> _Work instructions_
Find the string "lines" in the records. Copy every line it appears in.

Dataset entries

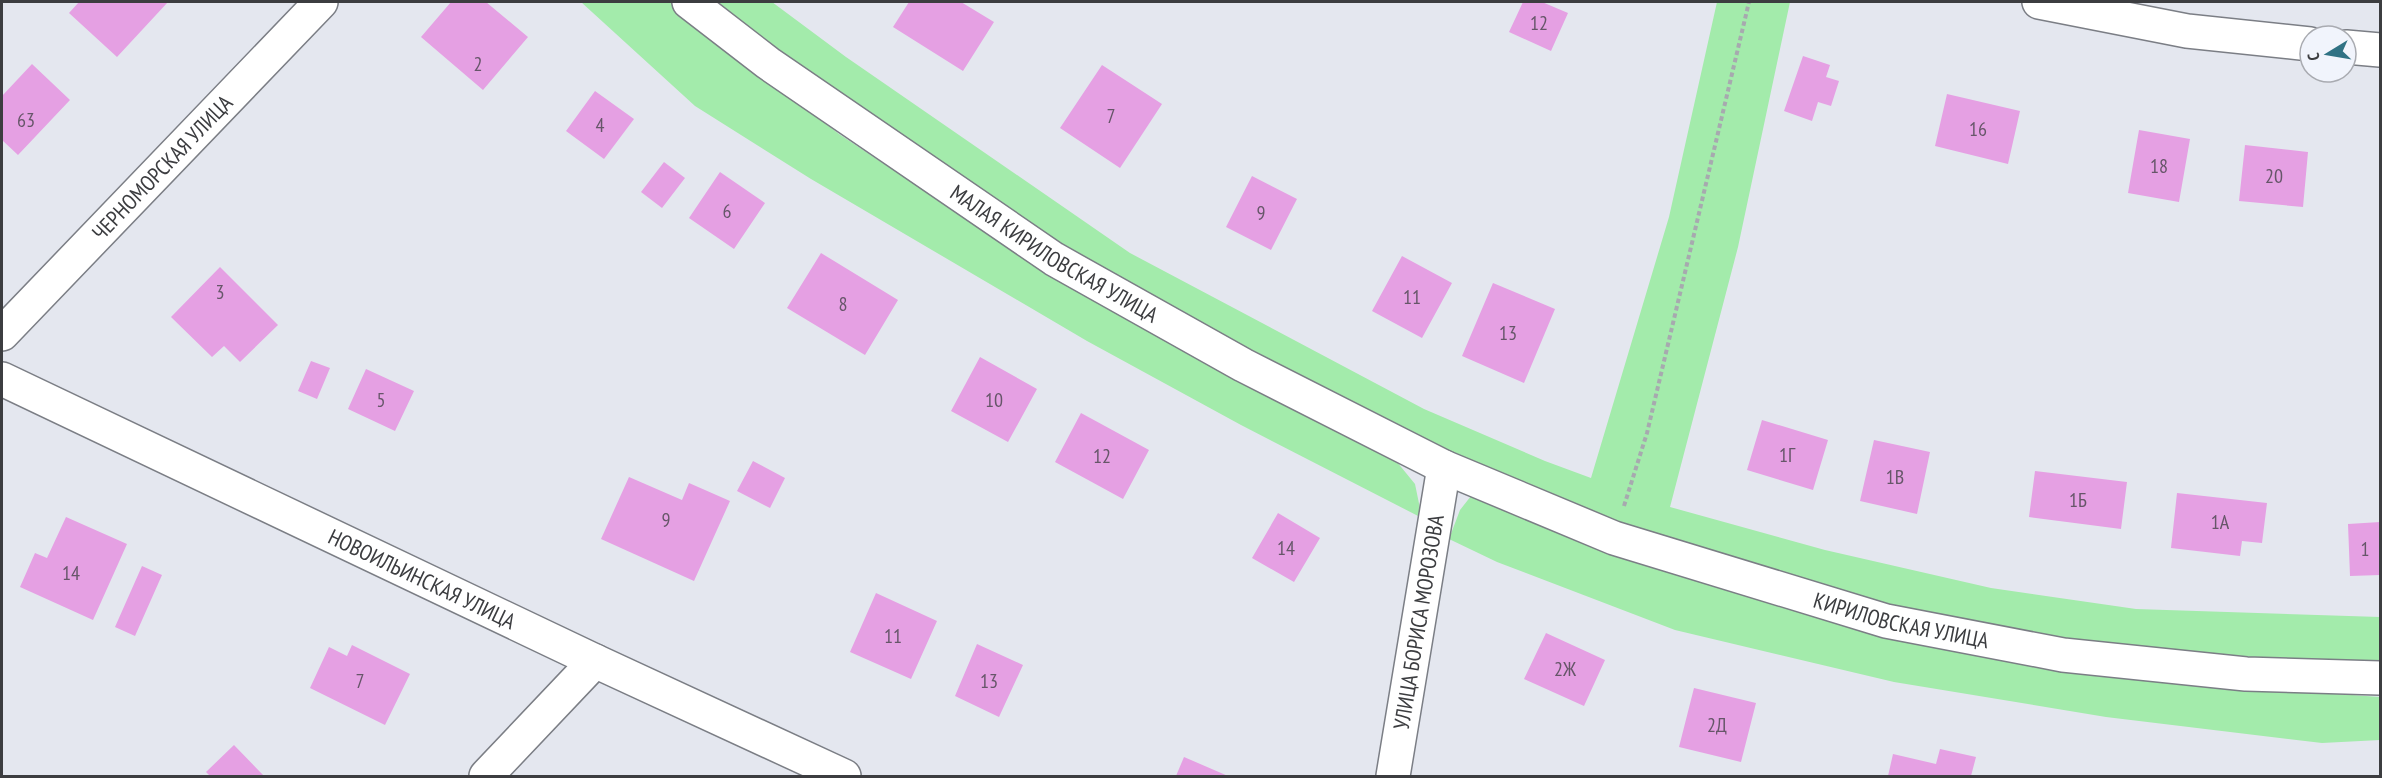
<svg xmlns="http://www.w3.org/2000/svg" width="2382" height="778" font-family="'PT Sans Narrow',sans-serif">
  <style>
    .green { fill: #a3ebab }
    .building { fill: #e5a0e3 }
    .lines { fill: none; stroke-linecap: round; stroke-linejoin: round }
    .street-casing { stroke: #7b7e85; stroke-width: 36 }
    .path { stroke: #a7a9af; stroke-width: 4; stroke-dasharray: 4.5 3; stroke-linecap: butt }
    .street { stroke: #fff; stroke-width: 33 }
    .labels { text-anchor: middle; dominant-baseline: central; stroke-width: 4.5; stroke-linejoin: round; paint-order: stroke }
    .number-label { font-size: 20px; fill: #665669 }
    .street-label { font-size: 22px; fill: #3c3d40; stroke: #f1f4fc }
  </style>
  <rect width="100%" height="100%" fill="#e4e7ef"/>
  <path class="green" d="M581,2H670L839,134L1024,257L1219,371L1397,462L1415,484L1422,518L1241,425L1087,341L811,179L695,106Z
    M715,2H772L846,57L1130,253L1424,409L1545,461L1591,478L1669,217L1717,2H1790L1738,247L1670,507L1825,550L1991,588L2136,609L2380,617V667L2251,657L2043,636L1856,598L1655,537L1433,449L1047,238L831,88Z
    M1471,496L1630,558L1802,613L2002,659L2256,688L2380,697V740L2322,743L2106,717L1894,682L1675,630L1497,562L1449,539L1460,510Z"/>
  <path class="building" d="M79,2H168L117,57L69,13Z
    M451,2H486L528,37L483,90L421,37Z
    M909,2H961L994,22L963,71L893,27Z
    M1523,2H1542L1568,13L1551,51L1509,32Z
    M1803,56L1830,65L1826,77L1839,81L1831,106L1818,102L1812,121L1784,111Z
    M32,64L70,100L18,155L2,140V96Z
    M1102,65L1162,104L1120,168L1060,128Z
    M595,91L634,119L604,159L566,131Z
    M1947,94L2020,111L2008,164L1935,146Z
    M2139,130L2190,139L2179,202L2128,193Z
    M2245,145L2308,152L2303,207L2239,201Z
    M664,162L685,178L662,208L641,192Z
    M720,172L765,203L734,249L689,218Z
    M1252,176L1297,199L1271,250L1226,227Z
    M821,253L898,300L865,355L787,308Z
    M1402,256L1452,283L1422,338L1372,311Z
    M220,267L278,325L240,362L224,346L212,357L171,317Z
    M1493,283L1555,309L1524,383L1462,356Z
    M980,357L1037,389L1008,442L951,411Z
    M311,361L330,368L317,399L298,391Z
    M366,369L414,391L395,431L348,409Z
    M1081,413L1149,450L1123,499L1055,462Z
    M1762,420L1828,440L1813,490L1747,470Z
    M1874,440L1930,452L1917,514L1860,501Z
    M753,461L785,478L770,508L737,491Z
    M2035,471L2127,482L2121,529L2029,517Z
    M629,477L682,500L689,483L730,501L694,581L601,539Z
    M2177,493L2267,503L2262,543L2242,541L2240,556L2171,548Z
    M1278,513L1320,538L1294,582L1252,558Z
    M66,517L127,544L93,620L20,587L35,553L47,558Z
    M2380,522V575L2350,576L2348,524Z
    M142,566L162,575L135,636L115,627Z
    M876,593L937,621L911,679L850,652Z
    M1546,633L1605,660L1584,706L1524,679Z
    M977,644L1023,665L999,717L955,696Z
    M352,645L410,674L385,725L310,688L329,647L347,656Z
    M1694,688L1756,703L1741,762L1679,747Z
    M234,745L264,776H210L206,772Z
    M1940,749L1976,757L1971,776H1888L1893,754L1936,764Z
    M1184,757L1228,776H1176Z"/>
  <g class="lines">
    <defs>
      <g id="street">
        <path id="s1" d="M689,2L768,63L1054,259L1243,365L1444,467L1614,538L1886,621L2063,655L2246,674L2380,678"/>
        <path d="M2039,2L2187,31L2310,44"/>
        <path d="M2346,47L2380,50"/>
        <path id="s2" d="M2,334L321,2"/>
        <path id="s3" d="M2,379L595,661L844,776"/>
        <path d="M486,776L595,661"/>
        <path id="s4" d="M1393,776L1444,467"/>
      </g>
    </defs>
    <use href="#street" class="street-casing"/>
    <path class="path" d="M1624,506L1647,433L1749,2"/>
    <use href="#street" class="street"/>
  </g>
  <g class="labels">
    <g class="number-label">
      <text x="1539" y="23">12</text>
      <text x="478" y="64">2</text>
      <text x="1111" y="116">7</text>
      <text x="26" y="120">63</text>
      <text x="600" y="125">4</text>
      <text x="1978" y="129">16</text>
      <text x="2159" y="166">18</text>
      <text x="2274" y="176">20</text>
      <text x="727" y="211">6</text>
      <text x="1261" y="213">9</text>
      <text x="220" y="292">3</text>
      <text x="1412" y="297">11</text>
      <text x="843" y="304">8</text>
      <text x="1508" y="333">13</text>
      <text x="381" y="400">5</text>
      <text x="994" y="400">10</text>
      <text x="1787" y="455">1Г</text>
      <text x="1102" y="456">12</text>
      <text x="1895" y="477">1В</text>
      <text x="2078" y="500">1Б</text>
      <text x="666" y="520">9</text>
      <text x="2220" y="522">1А</text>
      <text x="1286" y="548">14</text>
      <text x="2365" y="549">1</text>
      <text x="71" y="573">14</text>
      <text x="893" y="636">11</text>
      <text x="1565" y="669">2Ж</text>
      <text x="360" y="681">7</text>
      <text x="989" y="681">13</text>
      <text x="1717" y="725">2Д</text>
    </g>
    <g class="street-label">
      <text stroke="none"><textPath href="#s2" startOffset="231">ЧЕРНОМОРСКАЯ УЛИЦА</textPath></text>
      <text stroke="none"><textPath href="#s1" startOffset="444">МАЛАЯ КИРИЛОВСКАЯ УЛИЦА</textPath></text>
      <text stroke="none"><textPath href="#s3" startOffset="465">НОВОИЛЬИНСКАЯ УЛИЦА</textPath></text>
      <text stroke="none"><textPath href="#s1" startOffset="1372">КИРИЛОВСКАЯ УЛИЦА</textPath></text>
      <text stroke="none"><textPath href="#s4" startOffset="156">УЛИЦА БОРИСА МОРОЗОВА</textPath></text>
    </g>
  </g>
  <rect width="2382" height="778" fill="none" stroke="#3c3d40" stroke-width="6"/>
  <g transform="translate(2328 54) rotate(259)"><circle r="28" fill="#f1f4fc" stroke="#a9abb1" stroke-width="1.5"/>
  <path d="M0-4.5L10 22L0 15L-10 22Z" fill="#307284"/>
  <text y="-9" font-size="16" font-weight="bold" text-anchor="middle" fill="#3c3d40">С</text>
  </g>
</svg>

> _Answer box_
    .lines { fill: none; stroke-linecap: round; stroke-linejoin: round }
  <g class="lines">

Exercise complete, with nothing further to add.